Namun, kata dia, keterangan saksi Ulum tersebut juga harus ada persesuaian dengan keterangan dari saksi lainnya, alat bukti penunjuk maupun keterangan terdakwa Imam Nahrawi.
"Namun demikian, adanya asas hukum satu saksi bukan lah saksi maka tentu harus dilihat pula dari sisi alat bukti lainnya. Setidaknya ada persesuaian keterangan saksi lainnya, alat bukti petunjuk ataupun keterangan terdakwa (Imam Nahrawi)," ungkap dia.
Ia menyatakan Jaksa Penuntut Umum (JPU) KPK tentu sudah mencatat dengan baik keterangan saksi Ulum tersebut. Oleh karena itu, nantinya dari seluruh fakta persidangan akan dilakukan analisa yuridis lebih lanjut dalam surat tuntutannya.

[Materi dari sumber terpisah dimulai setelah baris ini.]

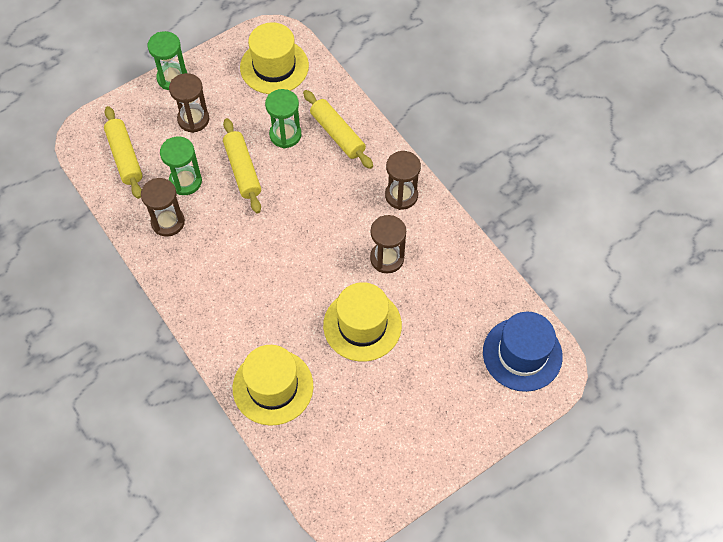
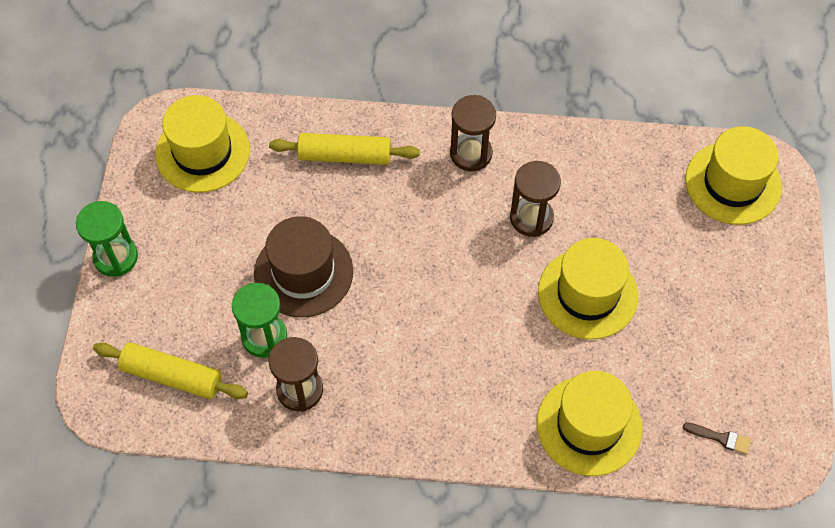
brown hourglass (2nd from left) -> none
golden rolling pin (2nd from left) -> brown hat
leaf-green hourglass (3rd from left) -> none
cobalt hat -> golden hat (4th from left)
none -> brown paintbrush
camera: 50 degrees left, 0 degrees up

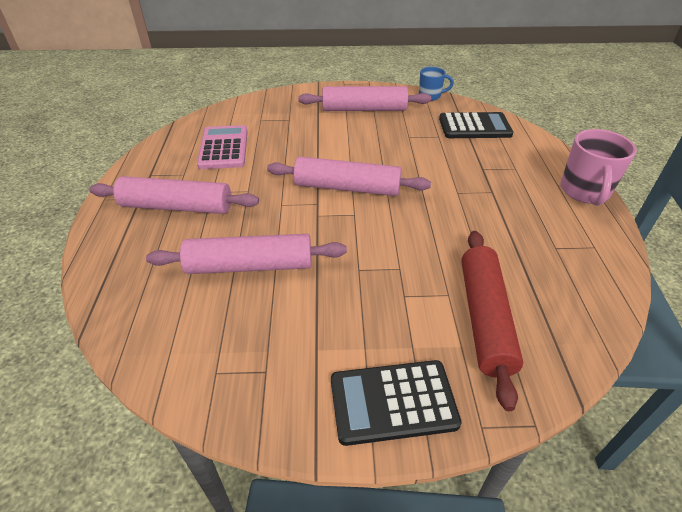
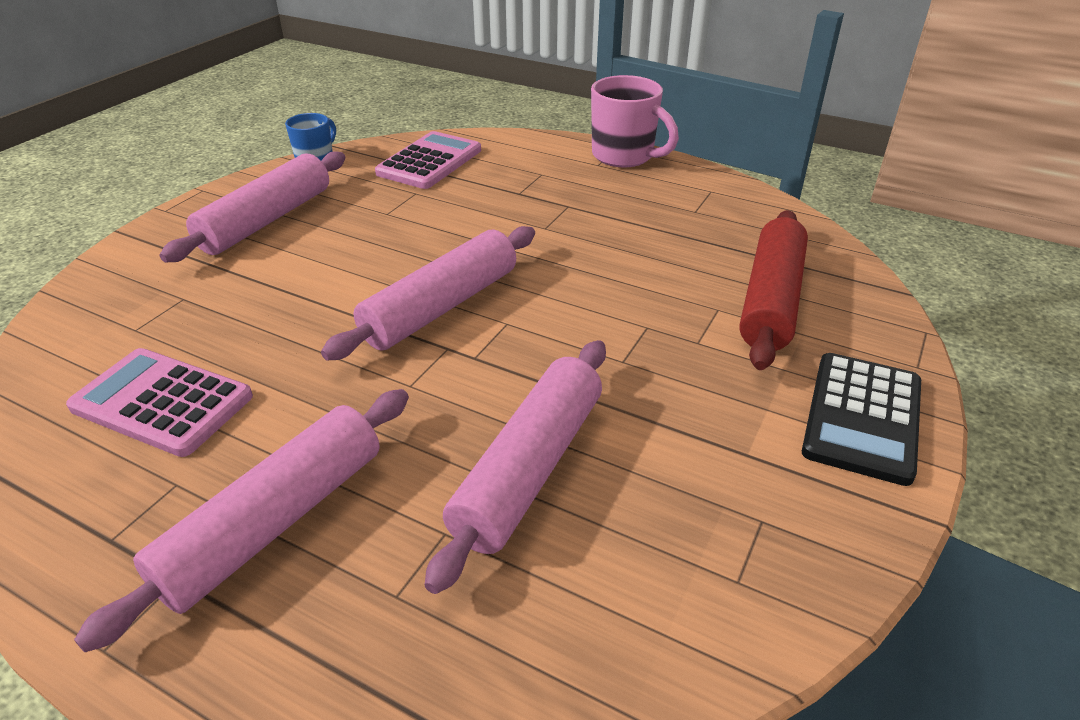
ebony adding machine (2nd from left) -> rosy adding machine (2nd from left)
scarlet rolling pin, 75 degrees clockwise
camera: 60 degrees left, 5 degrees down

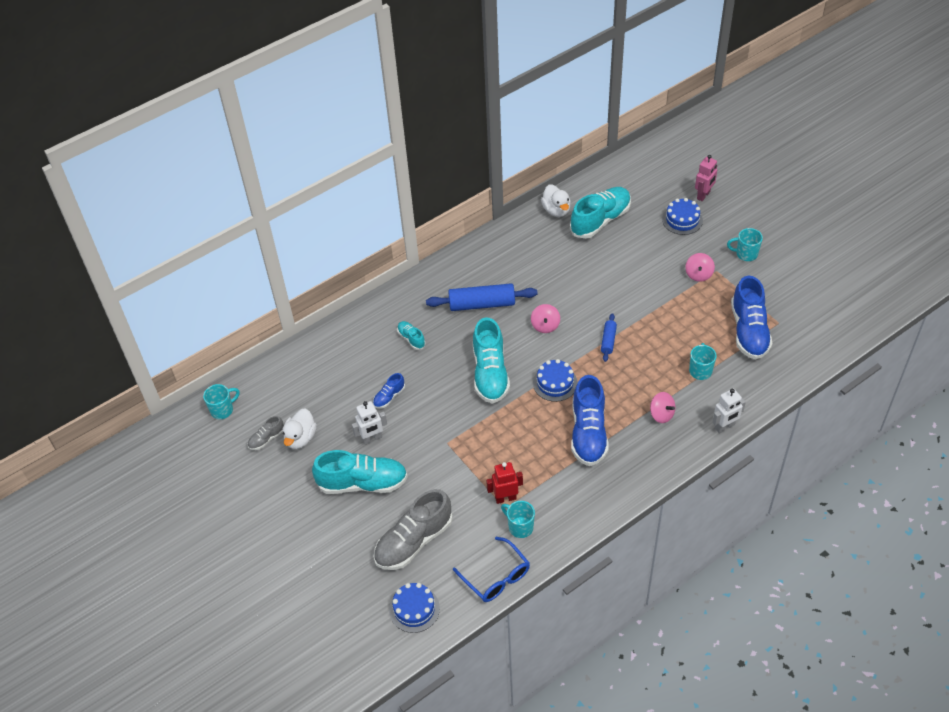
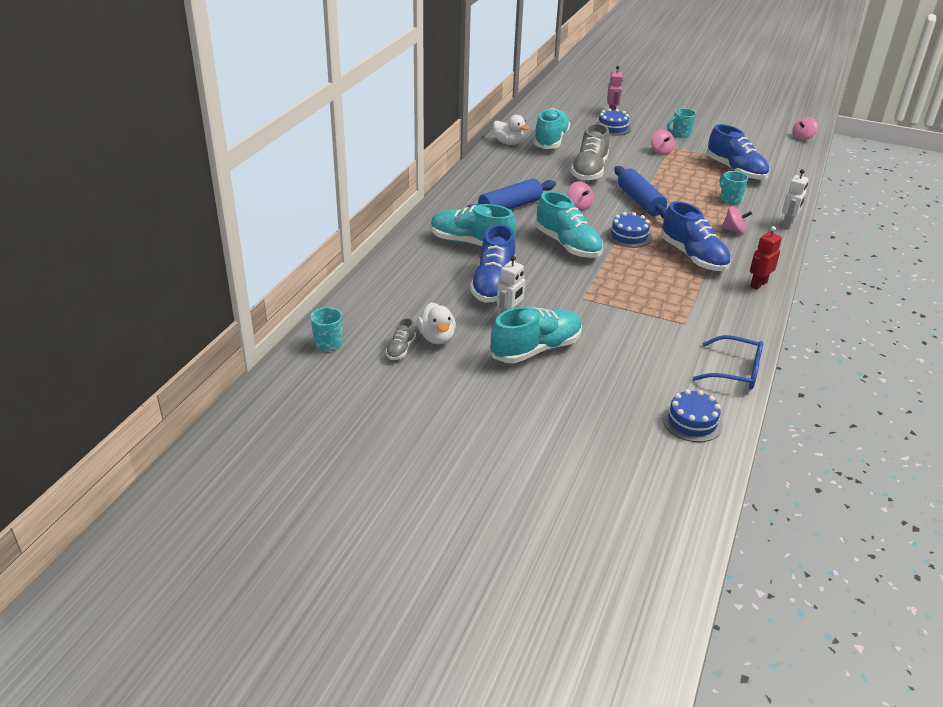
cobalt sneaker (1st from left), x2.12
ash-grey sneaker (2nd from left), moved
teal sneaker (2nd from left in the first image) -> teal sneaker (1st from left), x2.12
scarlet robot, moved
teal coffee mug (2nd from left) -> none
cobalt rolling pin (2nd from left), x1.89
none -> rosy toy top (4th from left)
camera: 35 degrees left, 15 degrees down

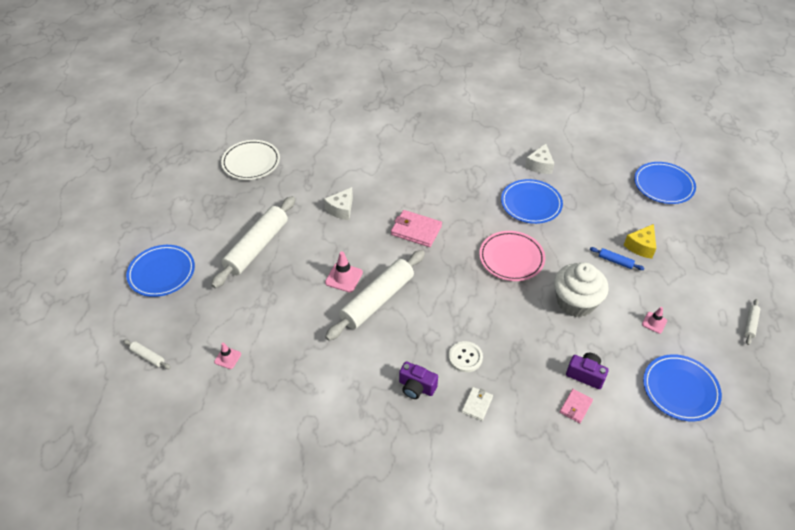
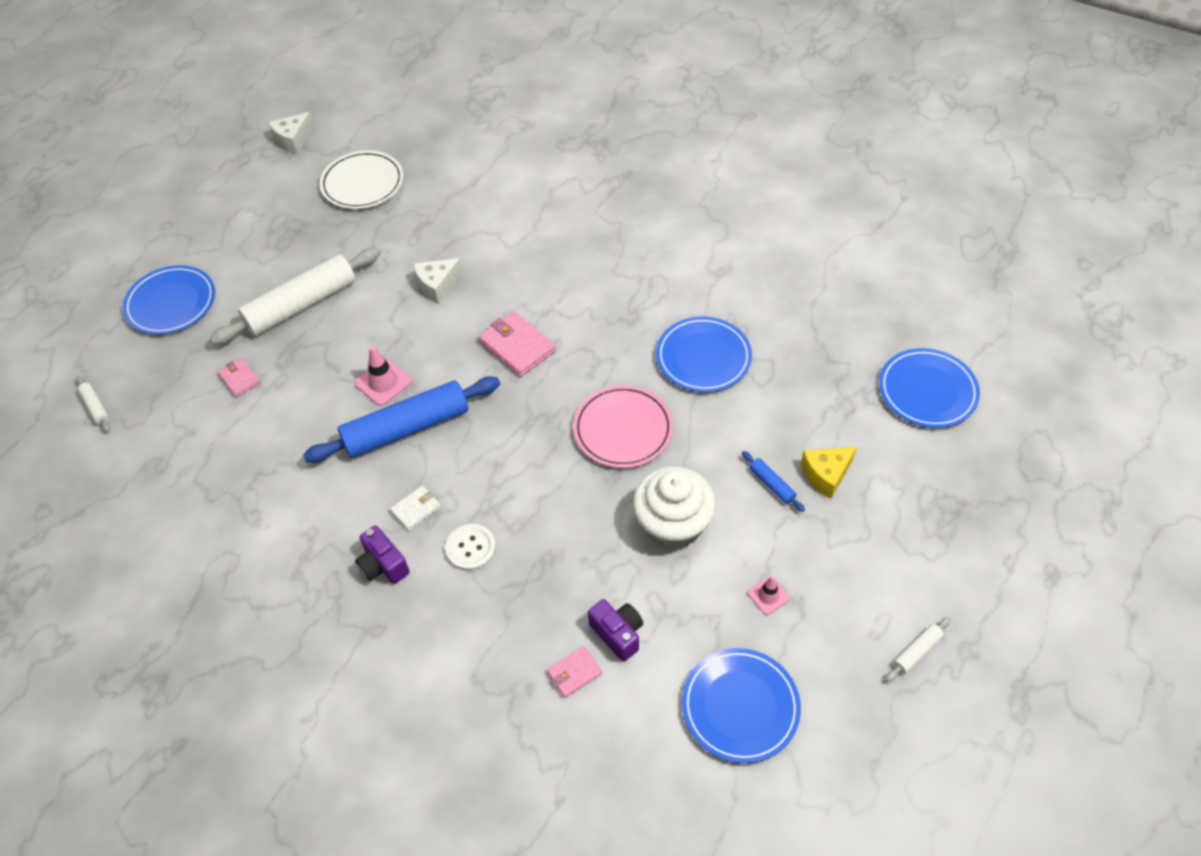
rosy safety cone (1st from left) -> none
white rolling pin (3rd from left) -> cobalt rolling pin (1st from left)
white wallet, moved
white cheese (2nd from left in the first image) -> white cheese (1st from left), moved
none -> rosy wallet (1st from left)
camera: 25 degrees right, 5 degrees up

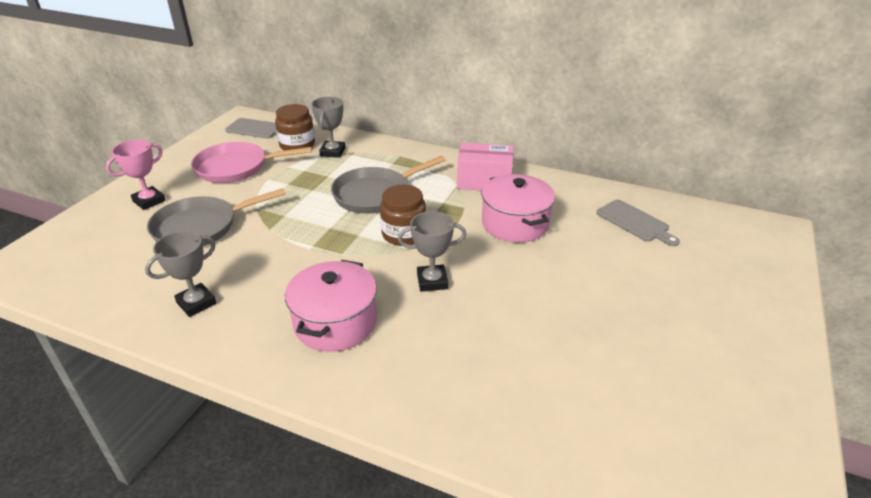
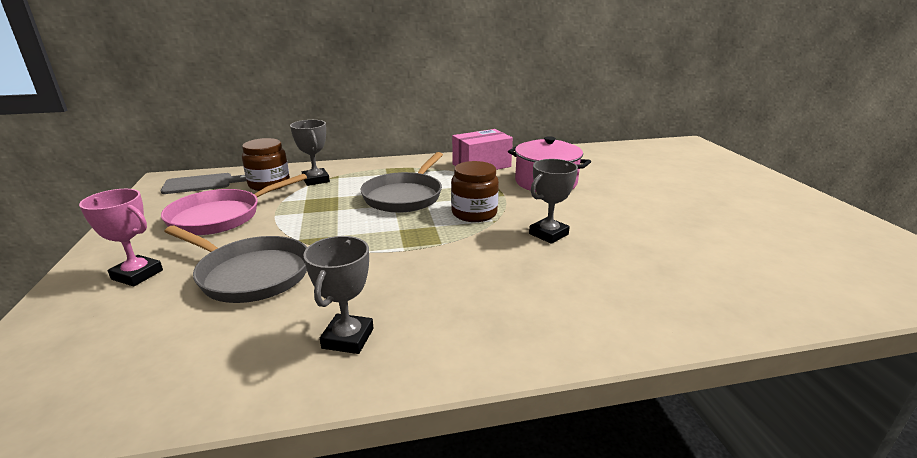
rosy trophy, 75 degrees counterclockwise
ash-grey skillet (1st from left), 90 degrees counterclockwise
rosy cooking pot (1st from left) -> none
ash-grey bread board (2nd from left) -> none
camera: 35 degrees left, 10 degrees down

KPK pun memastikan pengembangan perkara akan dilakukan jika setelah seluruh pemeriksaan perkara dalam persidangan ini selesai kemudian berdasarkan fakta-fakta hukum maupun pertimbangan Majelis Hakim dalam putusannya ditemukan minimal setidaknya adanya dua alat bukti permulaan yang cukup.
"Maka tentu KPK tak segan untuk menentukan sikap berikutnya dengan menetapkan pihak lain sebagai tersangka," ujar Ali.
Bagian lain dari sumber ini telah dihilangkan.